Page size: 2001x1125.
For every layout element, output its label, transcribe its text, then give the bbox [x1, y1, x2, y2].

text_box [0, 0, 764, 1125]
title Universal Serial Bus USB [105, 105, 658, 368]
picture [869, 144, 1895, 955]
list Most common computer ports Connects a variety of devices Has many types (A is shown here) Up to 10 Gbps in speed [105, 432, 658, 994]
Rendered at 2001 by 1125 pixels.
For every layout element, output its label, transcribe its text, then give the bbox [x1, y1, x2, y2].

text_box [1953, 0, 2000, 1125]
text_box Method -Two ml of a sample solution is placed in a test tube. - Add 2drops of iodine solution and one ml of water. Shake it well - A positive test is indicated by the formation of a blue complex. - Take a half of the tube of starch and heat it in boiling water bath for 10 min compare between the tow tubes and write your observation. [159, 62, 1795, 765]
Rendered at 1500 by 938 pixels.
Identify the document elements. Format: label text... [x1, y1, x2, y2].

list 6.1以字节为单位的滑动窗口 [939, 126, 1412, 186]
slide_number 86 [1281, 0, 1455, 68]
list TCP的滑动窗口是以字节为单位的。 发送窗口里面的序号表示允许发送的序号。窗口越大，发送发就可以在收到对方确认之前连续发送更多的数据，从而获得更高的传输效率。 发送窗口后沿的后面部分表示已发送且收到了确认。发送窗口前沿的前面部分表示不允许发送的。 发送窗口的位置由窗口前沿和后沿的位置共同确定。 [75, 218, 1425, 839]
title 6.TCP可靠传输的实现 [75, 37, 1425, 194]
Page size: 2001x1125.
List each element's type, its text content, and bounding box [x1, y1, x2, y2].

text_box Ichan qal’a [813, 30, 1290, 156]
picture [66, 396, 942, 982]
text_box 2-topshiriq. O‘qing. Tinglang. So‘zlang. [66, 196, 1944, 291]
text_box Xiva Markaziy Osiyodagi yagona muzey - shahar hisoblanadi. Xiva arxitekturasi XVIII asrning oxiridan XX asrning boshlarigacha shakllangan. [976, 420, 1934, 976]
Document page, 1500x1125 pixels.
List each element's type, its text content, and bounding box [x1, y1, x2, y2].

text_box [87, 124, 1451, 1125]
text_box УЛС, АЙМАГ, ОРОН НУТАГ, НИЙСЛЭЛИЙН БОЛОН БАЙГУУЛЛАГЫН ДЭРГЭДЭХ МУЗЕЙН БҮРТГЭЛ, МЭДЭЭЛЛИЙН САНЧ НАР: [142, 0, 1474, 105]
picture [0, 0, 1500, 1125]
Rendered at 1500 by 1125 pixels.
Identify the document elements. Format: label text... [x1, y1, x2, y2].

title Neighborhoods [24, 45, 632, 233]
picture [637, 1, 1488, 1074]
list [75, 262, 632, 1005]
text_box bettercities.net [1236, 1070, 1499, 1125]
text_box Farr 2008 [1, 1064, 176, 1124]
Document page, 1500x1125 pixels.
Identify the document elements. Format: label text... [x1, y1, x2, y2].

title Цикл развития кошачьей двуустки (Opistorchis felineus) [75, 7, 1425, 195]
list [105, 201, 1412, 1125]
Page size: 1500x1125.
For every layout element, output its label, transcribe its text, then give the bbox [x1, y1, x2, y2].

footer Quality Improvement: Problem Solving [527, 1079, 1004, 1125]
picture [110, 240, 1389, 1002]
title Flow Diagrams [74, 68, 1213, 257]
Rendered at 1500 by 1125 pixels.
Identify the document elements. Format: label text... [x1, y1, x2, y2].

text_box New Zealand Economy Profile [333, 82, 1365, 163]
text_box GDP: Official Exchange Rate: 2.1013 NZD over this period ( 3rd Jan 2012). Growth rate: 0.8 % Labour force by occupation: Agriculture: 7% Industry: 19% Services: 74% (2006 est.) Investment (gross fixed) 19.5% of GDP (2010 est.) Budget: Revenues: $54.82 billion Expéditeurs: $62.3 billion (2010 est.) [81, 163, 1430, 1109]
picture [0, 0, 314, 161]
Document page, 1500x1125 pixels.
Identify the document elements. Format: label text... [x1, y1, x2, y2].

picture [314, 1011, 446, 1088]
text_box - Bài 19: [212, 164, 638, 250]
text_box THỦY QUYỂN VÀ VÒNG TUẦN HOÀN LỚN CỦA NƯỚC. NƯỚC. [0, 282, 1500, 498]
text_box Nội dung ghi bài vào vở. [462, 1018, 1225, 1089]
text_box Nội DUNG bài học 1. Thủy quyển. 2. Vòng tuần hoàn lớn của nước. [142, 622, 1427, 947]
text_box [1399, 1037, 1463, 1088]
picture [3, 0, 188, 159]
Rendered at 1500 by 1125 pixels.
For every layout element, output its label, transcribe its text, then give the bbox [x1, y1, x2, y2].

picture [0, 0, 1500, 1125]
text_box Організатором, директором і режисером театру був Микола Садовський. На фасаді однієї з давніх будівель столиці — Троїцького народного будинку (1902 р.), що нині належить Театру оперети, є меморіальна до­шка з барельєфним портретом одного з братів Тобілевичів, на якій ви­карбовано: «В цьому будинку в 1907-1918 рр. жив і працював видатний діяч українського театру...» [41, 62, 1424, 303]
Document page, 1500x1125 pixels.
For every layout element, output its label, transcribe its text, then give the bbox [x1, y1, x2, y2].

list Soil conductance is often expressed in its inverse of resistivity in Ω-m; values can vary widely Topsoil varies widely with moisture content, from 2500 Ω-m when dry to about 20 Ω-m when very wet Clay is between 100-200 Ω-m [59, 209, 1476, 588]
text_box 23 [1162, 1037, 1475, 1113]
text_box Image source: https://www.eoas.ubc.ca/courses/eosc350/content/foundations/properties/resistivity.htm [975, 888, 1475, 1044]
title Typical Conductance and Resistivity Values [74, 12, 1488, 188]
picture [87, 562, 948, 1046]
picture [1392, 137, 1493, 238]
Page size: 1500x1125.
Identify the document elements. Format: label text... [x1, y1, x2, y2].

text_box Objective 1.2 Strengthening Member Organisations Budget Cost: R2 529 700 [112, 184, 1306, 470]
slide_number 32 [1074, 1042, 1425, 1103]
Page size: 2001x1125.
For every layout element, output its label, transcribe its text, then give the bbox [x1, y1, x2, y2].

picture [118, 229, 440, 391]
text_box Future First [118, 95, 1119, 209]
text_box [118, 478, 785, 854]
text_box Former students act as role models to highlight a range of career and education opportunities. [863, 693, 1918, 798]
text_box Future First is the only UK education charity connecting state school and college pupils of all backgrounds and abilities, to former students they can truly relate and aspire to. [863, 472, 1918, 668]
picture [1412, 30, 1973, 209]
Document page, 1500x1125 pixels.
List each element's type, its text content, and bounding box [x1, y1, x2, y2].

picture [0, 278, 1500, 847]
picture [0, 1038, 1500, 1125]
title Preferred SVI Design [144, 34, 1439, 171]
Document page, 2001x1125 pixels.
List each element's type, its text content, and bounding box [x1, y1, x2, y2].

---

### What this task involves
Write out every record, exactly as written.

### Answer to the exercise
Page size: 2001x1125.
For every layout element, output its label, transcribe its text, then give the bbox [x1, y1, x2, y2].

text_box [0, 0, 764, 1125]
title Universal Serial Bus USB [105, 105, 658, 368]
picture [869, 144, 1895, 955]
list Most common computer ports Connects a variety of devices Has many types (A is shown here) Up to 10 Gbps in speed [105, 432, 658, 994]
Rendered at 2001 by 1125 pixels.
For every layout element, output its label, transcribe its text, then give the bbox [x1, y1, x2, y2].

text_box [1953, 0, 2000, 1125]
text_box Method -Two ml of a sample solution is placed in a test tube. - Add 2drops of iodine solution and one ml of water. Shake it well - A positive test is indicated by the formation of a blue complex. - Take a half of the tube of starch and heat it in boiling water bath for 10 min compare between the tow tubes and write your observation. [159, 62, 1795, 765]
Rendered at 1500 by 938 pixels.
Identify the document elements. Format: label text... [x1, y1, x2, y2].

list 6.1以字节为单位的滑动窗口 [939, 126, 1412, 186]
slide_number 86 [1281, 0, 1455, 68]
list TCP的滑动窗口是以字节为单位的。 发送窗口里面的序号表示允许发送的序号。窗口越大，发送发就可以在收到对方确认之前连续发送更多的数据，从而获得更高的传输效率。 发送窗口后沿的后面部分表示已发送且收到了确认。发送窗口前沿的前面部分表示不允许发送的。 发送窗口的位置由窗口前沿和后沿的位置共同确定。 [75, 218, 1425, 839]
title 6.TCP可靠传输的实现 [75, 37, 1425, 194]
Page size: 2001x1125.
List each element's type, its text content, and bounding box [x1, y1, x2, y2].

text_box Ichan qal’a [813, 30, 1290, 156]
picture [66, 396, 942, 982]
text_box 2-topshiriq. O‘qing. Tinglang. So‘zlang. [66, 196, 1944, 291]
text_box Xiva Markaziy Osiyodagi yagona muzey - shahar hisoblanadi. Xiva arxitekturasi XVIII asrning oxiridan XX asrning boshlarigacha shakllangan. [976, 420, 1934, 976]
Document page, 1500x1125 pixels.
List each element's type, its text content, and bounding box [x1, y1, x2, y2].

text_box [87, 124, 1451, 1125]
text_box УЛС, АЙМАГ, ОРОН НУТАГ, НИЙСЛЭЛИЙН БОЛОН БАЙГУУЛЛАГЫН ДЭРГЭДЭХ МУЗЕЙН БҮРТГЭЛ, МЭДЭЭЛЛИЙН САНЧ НАР: [142, 0, 1474, 105]
picture [0, 0, 1500, 1125]
Rendered at 1500 by 1125 pixels.
Identify the document elements. Format: label text... [x1, y1, x2, y2].

title Neighborhoods [24, 45, 632, 233]
picture [637, 1, 1488, 1074]
list [75, 262, 632, 1005]
text_box bettercities.net [1236, 1070, 1499, 1125]
text_box Farr 2008 [1, 1064, 176, 1124]
Document page, 1500x1125 pixels.
Identify the document elements. Format: label text... [x1, y1, x2, y2].

title Цикл развития кошачьей двуустки (Opistorchis felineus) [75, 7, 1425, 195]
list [105, 201, 1412, 1125]
Page size: 1500x1125.
For every layout element, output its label, transcribe its text, then give the bbox [x1, y1, x2, y2].

footer Quality Improvement: Problem Solving [527, 1079, 1004, 1125]
picture [110, 240, 1389, 1002]
title Flow Diagrams [74, 68, 1213, 257]
Rendered at 1500 by 1125 pixels.
Identify the document elements. Format: label text... [x1, y1, x2, y2].

text_box New Zealand Economy Profile [333, 82, 1365, 163]
text_box GDP: Official Exchange Rate: 2.1013 NZD over this period ( 3rd Jan 2012). Growth rate: 0.8 % Labour force by occupation: Agriculture: 7% Industry: 19% Services: 74% (2006 est.) Investment (gross fixed) 19.5% of GDP (2010 est.) Budget: Revenues: $54.82 billion Expéditeurs: $62.3 billion (2010 est.) [81, 163, 1430, 1109]
picture [0, 0, 314, 161]
Document page, 1500x1125 pixels.
Identify the document elements. Format: label text... [x1, y1, x2, y2].

picture [314, 1011, 446, 1088]
text_box - Bài 19: [212, 164, 638, 250]
text_box THỦY QUYỂN VÀ VÒNG TUẦN HOÀN LỚN CỦA NƯỚC. NƯỚC. [0, 282, 1500, 498]
text_box Nội dung ghi bài vào vở. [462, 1018, 1225, 1089]
text_box Nội DUNG bài học 1. Thủy quyển. 2. Vòng tuần hoàn lớn của nước. [142, 622, 1427, 947]
text_box [1399, 1037, 1463, 1088]
picture [3, 0, 188, 159]
Rendered at 1500 by 1125 pixels.
For every layout element, output its label, transcribe its text, then give the bbox [x1, y1, x2, y2].

picture [0, 0, 1500, 1125]
text_box Організатором, директором і режисером театру був Микола Садовський. На фасаді однієї з давніх будівель столиці — Троїцького народного будинку (1902 р.), що нині належить Театру оперети, є меморіальна до­шка з барельєфним портретом одного з братів Тобілевичів, на якій ви­карбовано: «В цьому будинку в 1907-1918 рр. жив і працював видатний діяч українського театру...» [41, 62, 1424, 303]
Document page, 1500x1125 pixels.
For every layout element, output its label, transcribe its text, then give the bbox [x1, y1, x2, y2].

list Soil conductance is often expressed in its inverse of resistivity in Ω-m; values can vary widely Topsoil varies widely with moisture content, from 2500 Ω-m when dry to about 20 Ω-m when very wet Clay is between 100-200 Ω-m [59, 209, 1476, 588]
text_box 23 [1162, 1037, 1475, 1113]
text_box Image source: https://www.eoas.ubc.ca/courses/eosc350/content/foundations/properties/resistivity.htm [975, 888, 1475, 1044]
title Typical Conductance and Resistivity Values [74, 12, 1488, 188]
picture [87, 562, 948, 1046]
picture [1392, 137, 1493, 238]
Page size: 1500x1125.
Identify the document elements. Format: label text... [x1, y1, x2, y2].

text_box Objective 1.2 Strengthening Member Organisations Budget Cost: R2 529 700 [112, 184, 1306, 470]
slide_number 32 [1074, 1042, 1425, 1103]
Page size: 2001x1125.
For every layout element, output its label, transcribe its text, then give the bbox [x1, y1, x2, y2].

picture [118, 229, 440, 391]
text_box Future First [118, 95, 1119, 209]
text_box [118, 478, 785, 854]
text_box Former students act as role models to highlight a range of career and education opportunities. [863, 693, 1918, 798]
text_box Future First is the only UK education charity connecting state school and college pupils of all backgrounds and abilities, to former students they can truly relate and aspire to. [863, 472, 1918, 668]
picture [1412, 30, 1973, 209]
Document page, 1500x1125 pixels.
List each element's type, its text content, and bounding box [x1, y1, x2, y2].

picture [0, 278, 1500, 847]
picture [0, 1038, 1500, 1125]
title Preferred SVI Design [144, 34, 1439, 171]
Document page, 2001x1125 pixels.
List each element's type, its text content, and bounding box [x1, y1, x2, y2].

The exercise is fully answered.